Friday, October 19, 2007

One last thought (and it's long)

Brenda hits it right on the head when she suggests 'all talk and no do' will not achieve anything. It's just a shame that today's mommies and daddies have to put up with this kind of nonsense at all--as if there isn't enough to worry about.

I think probably the best place to start is in the voting booth--from the school board all the way up to president of the U.S.A. I truly believe there are probably more people who think like we do than not. (It just seems that the opposite is true here in NY because this is a predominantly liberal/democrat state. I'm sure you can guess, though, that I did NOT vote for Hillary.)



The other action takes place at home. I read somewhere that kids are influenced by their parents more than anyone else. I'd like to think that is true. We've had our 'rough times' with my four, as any parents do, but in the end they're all turning out to be great adults. We parents set the best example for our kids. That's one reason I questioned what kind of home life a 12-year-old has if he's already 'doing it.' Either his parents are overly strict and he's rebelling...or they just plain don't care...or something far worse (read: abuse) is going on.

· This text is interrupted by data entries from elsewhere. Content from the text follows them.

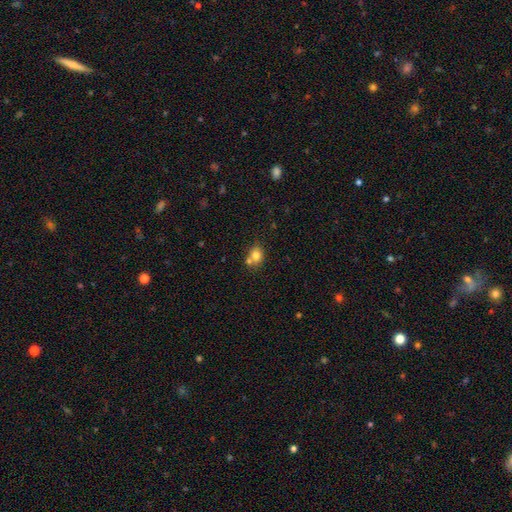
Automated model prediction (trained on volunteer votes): smooth_or_featured: smooth (p=0.77) [alt: featured or disk p=0.12]
how_rounded: round (p=0.59) [alt: in between p=0.40]
merging: none (p=0.51) [alt: merger p=0.34]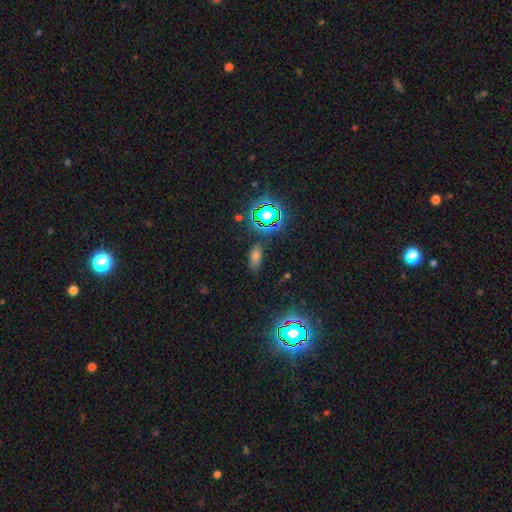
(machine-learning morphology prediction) Smooth or featured?
  - smooth: 53% *
  - star or artifact: 36%
  - featured or disk: 11%
How rounded?
  - in between: 76% *
  - cigar-shaped: 15%
  - round: 9%
Merging?
  - none: 80% *
  - minor disturbance: 12%
  - major disturbance: 4%
  - merger: 3%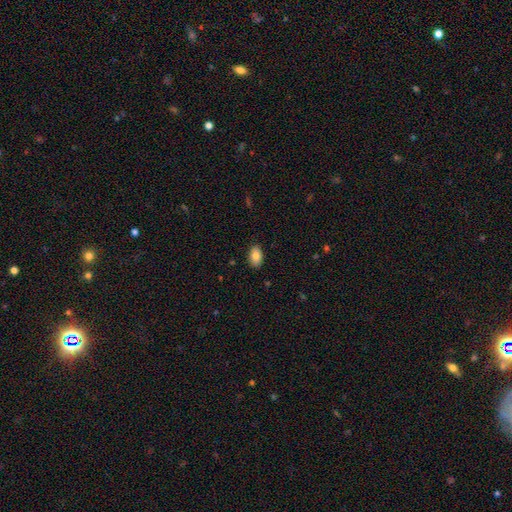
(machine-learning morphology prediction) type=smooth (84%); roundness=in between (91%); merging=none (87%).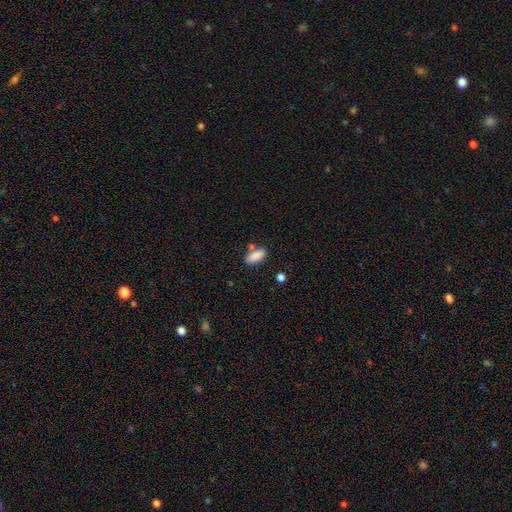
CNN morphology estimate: Q: Smooth or featured?
A: smooth (87%); runner-up: star or artifact (7%)
Q: How rounded?
A: in between (84%); runner-up: cigar-shaped (14%)
Q: Merging?
A: none (68%); runner-up: minor disturbance (15%)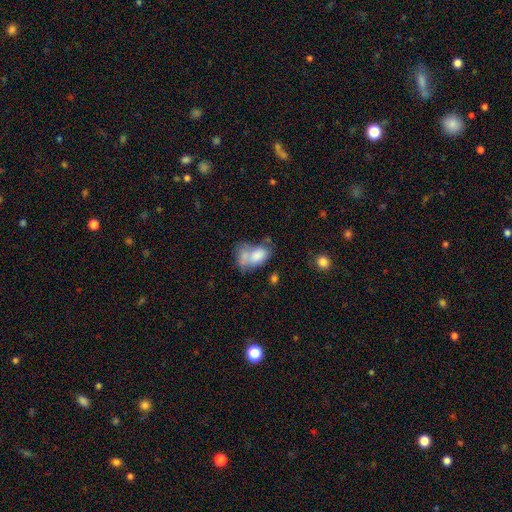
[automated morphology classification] smooth_or_featured: smooth (p=0.73) [alt: featured or disk p=0.18]
how_rounded: in between (p=0.87) [alt: round p=0.12]
merging: merger (p=0.48) [alt: none p=0.23]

I'll say it again...behavior like this doesn't come from nothing.

Susie Q, I'm so happy to hear Gracie is enjoying her childhood to the fullest. With a great mom like you, she's well-grounded in what's right and good. Let me tell you a story about my daughter...

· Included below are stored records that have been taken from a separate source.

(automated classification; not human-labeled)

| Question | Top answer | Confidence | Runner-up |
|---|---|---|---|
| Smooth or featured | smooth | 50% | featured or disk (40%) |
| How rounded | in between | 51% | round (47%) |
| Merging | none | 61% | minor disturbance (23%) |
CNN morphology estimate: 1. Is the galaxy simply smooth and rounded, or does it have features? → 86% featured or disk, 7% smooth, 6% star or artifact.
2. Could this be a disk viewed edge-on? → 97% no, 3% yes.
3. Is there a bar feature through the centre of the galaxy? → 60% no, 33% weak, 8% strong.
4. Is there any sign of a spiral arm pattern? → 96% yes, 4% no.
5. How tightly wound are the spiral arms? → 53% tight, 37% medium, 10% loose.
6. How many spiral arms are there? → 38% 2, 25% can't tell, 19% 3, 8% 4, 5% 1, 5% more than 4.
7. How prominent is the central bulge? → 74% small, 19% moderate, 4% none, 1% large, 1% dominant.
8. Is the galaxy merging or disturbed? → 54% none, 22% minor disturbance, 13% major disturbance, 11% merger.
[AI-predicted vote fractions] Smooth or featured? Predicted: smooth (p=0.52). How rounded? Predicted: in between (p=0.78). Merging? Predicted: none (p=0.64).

When she was in high school, she was very shy. Another girl took her under her wing. This other girl had some problems, but in general was pretty nice and never asked Katherine to do anything bad. (One great thing about my daughter...she has always been very open with me. I'm sure there were lots of secrets, as all kids have, but she told me quite a lot). For the record, this girl is our neighbor and I like her family. And I really like her, too. Okay, but there was a problem. See, once your kid becomes friends with someone, they are also exposed to that other person's 'friends.' And in this girl's case, the friends weren't exactly 'nice.'

My daughter truly was an innocent. She knew about things, but in her shy way did not know how to stand up for her beliefs. One day, a kid handed her a small bag of pot. Now, Katherine would never use the stuff, nor would she have anything to do with it. All she did was pass this little bag on to the recipient. It was in her hands maybe 2 minutes. That in itself was wrong, but I guess she thought, "I'm not using it, it isn't mine, so it doesn't matter." That's one thing about kids, they are far too young to think around all sides of things.

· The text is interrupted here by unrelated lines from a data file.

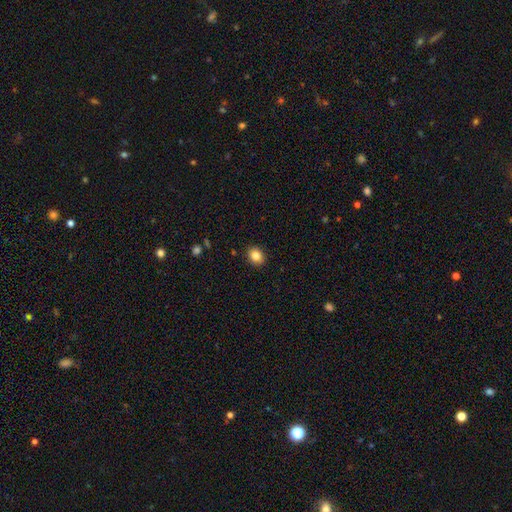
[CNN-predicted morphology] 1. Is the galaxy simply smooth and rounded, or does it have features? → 84% smooth, 10% star or artifact, 7% featured or disk.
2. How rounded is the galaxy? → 55% round, 44% in between, 1% cigar-shaped.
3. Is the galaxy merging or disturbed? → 90% none, 7% minor disturbance, 2% major disturbance, 1% merger.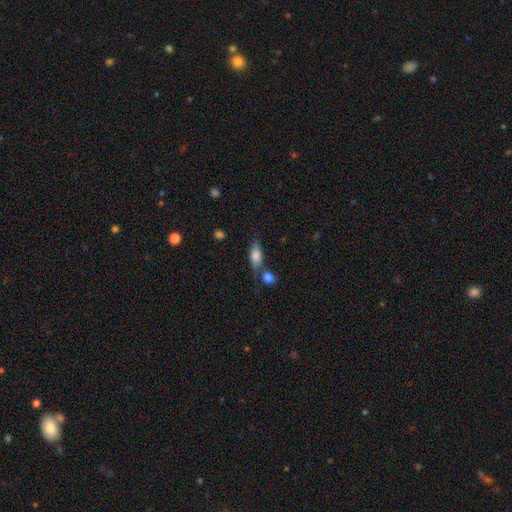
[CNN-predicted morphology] smooth 75%, featured or disk 17%, star or artifact 8%. Down the decision tree: how rounded — in between (78%); merging — none (53%).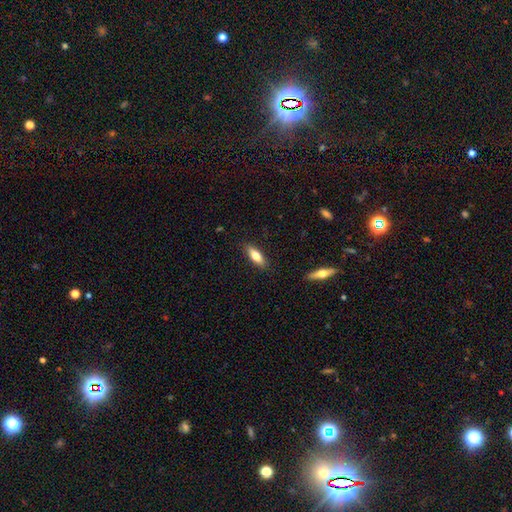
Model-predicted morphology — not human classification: Overall: smooth (73%). How rounded: in between (53%; cigar-shaped 45%). Merging: none (87%).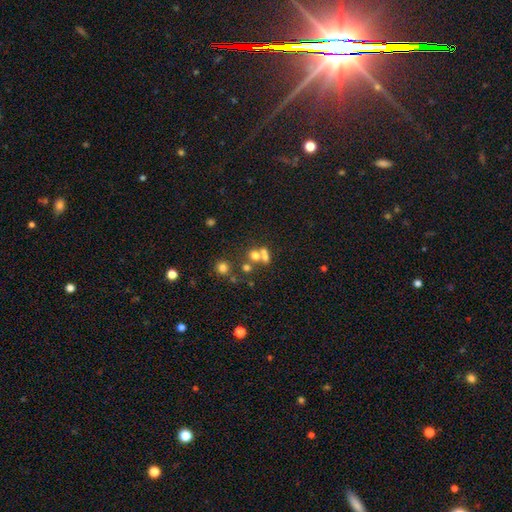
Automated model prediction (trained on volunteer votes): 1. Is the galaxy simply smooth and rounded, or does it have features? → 60% smooth, 20% star or artifact, 20% featured or disk.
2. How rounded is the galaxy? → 70% round, 28% in between, 2% cigar-shaped.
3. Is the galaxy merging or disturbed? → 47% merger, 40% none, 8% minor disturbance, 6% major disturbance.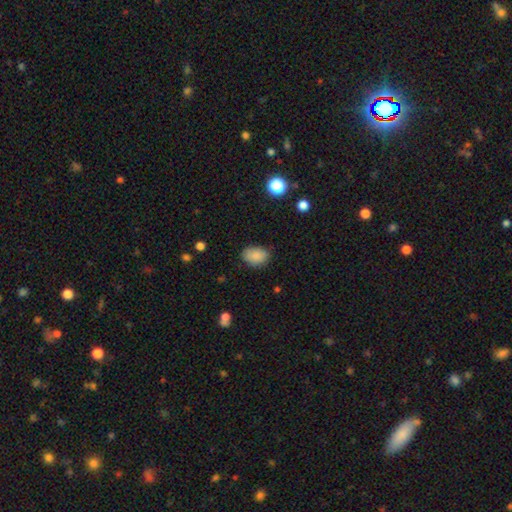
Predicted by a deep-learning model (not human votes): A smooth galaxy with no disk features (87%) that is in between round and cigar-shaped (80%).

Vote fractions:
- Smooth or featured? smooth: 87% / star or artifact: 9% / featured or disk: 4%
- How rounded? in between: 80% / round: 19% / cigar-shaped: 1%
- Merging? none: 77% / minor disturbance: 18% / major disturbance: 4% / merger: 1%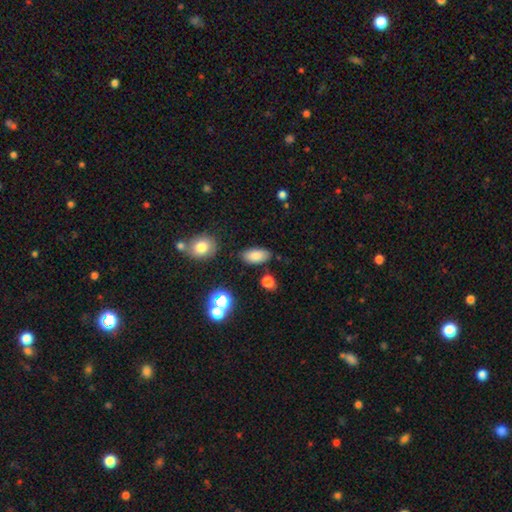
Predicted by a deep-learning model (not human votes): A smooth galaxy with no disk features (81%) that is in between round and cigar-shaped (91%).

Vote fractions:
- Smooth or featured? smooth: 81% / star or artifact: 11% / featured or disk: 8%
- How rounded? in between: 91% / round: 4% / cigar-shaped: 4%
- Merging? none: 82% / minor disturbance: 11% / merger: 4% / major disturbance: 3%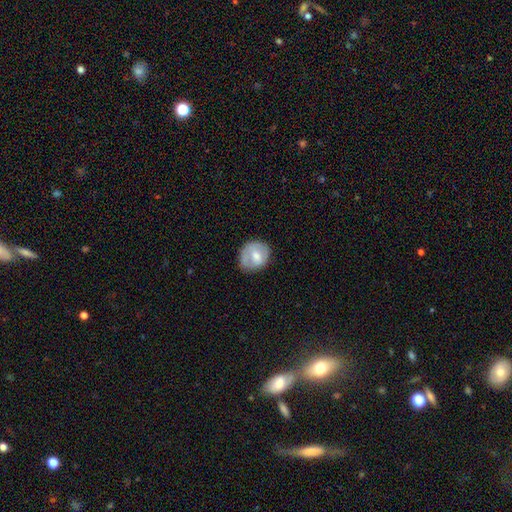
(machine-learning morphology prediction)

Well, the kid got caught with it. And guess where he said he got it from? Yeah, you got it. My daughter. A few other names came up, but do you think any of them 'fessed up? We taught our children to respect authority, and Katherine told the truth. She was the only one who told the truth...and it got her 2 months suspension from school for...get this...distribution.

It was an absolute nightmare time. I remember being in bed crying my eyes out, terrified my little girl (I guess she might have been 14 or 15) was going to juvie. We even got her a lawyer--who, by the way, was appalled by the fact that the school questioned my daughter and then kept her in an office three hours without a parent! Fortunately, there was no hearing, but if there had been we would have nailed them for doing that.

Learn something from this, moms and dads--tell your kids if they are ever in an uncomfortable position at school, they don't have to say a word without you there!

Okay, so let me tell you where this took my daughter. She was now no longer an innocent. It was hard for her to trust. But it also made her stronger and better at standing up for her beliefs. She became part of a group called Natural Helpers, in which students help other students. It was when she first thought she might want to go into law enforcement.

And she agrees that getting caught was a blessing in disguise. It was only a little bag. But if this had gone on, and she continued to innocently think there was nothing wrong with just passing something between two people, there might have been something worse involved--and worse consequences.

So, see, my kids aren't perfect. This was probably the worst thing that happened to any of them, behavior-wise. But in the way I believe Susie Q's little girl is well-grounded in good, so are my kids. As adults, they would never drink and drive or take drugs. They don't lie, cheat or steal. Every one of them will lend you a hand if you need it. And they have very definite opinions of what is right and wrong. We are not a religious family, but we respect others' beliefs. I don't think I did a great job with them, but I did better than a pretty good job, LOL!

If you got this far with this, thanks! And I'll be back later with Sew Crafty Friday...

2 comments:

Anonymous said...

Sounds like your daughter learned something from this.mine have all been threw lots in their life. April really thinks God has used her life to grow her. I do think what they learn at home comes back as they grow.I know each day I think of things my parents taught me. So small then,but great now.

Mom2fur said...

It wasn't so much that my parents taught me anything outright. I learned by example. My mother taught me to treat people civilly (sp?). My father taught me decency and integrity. Not to go into any detail, but I also learned from their mistakes how not to be. And believe me, my kids probably have learned both good and bad from me and my husband, LOL!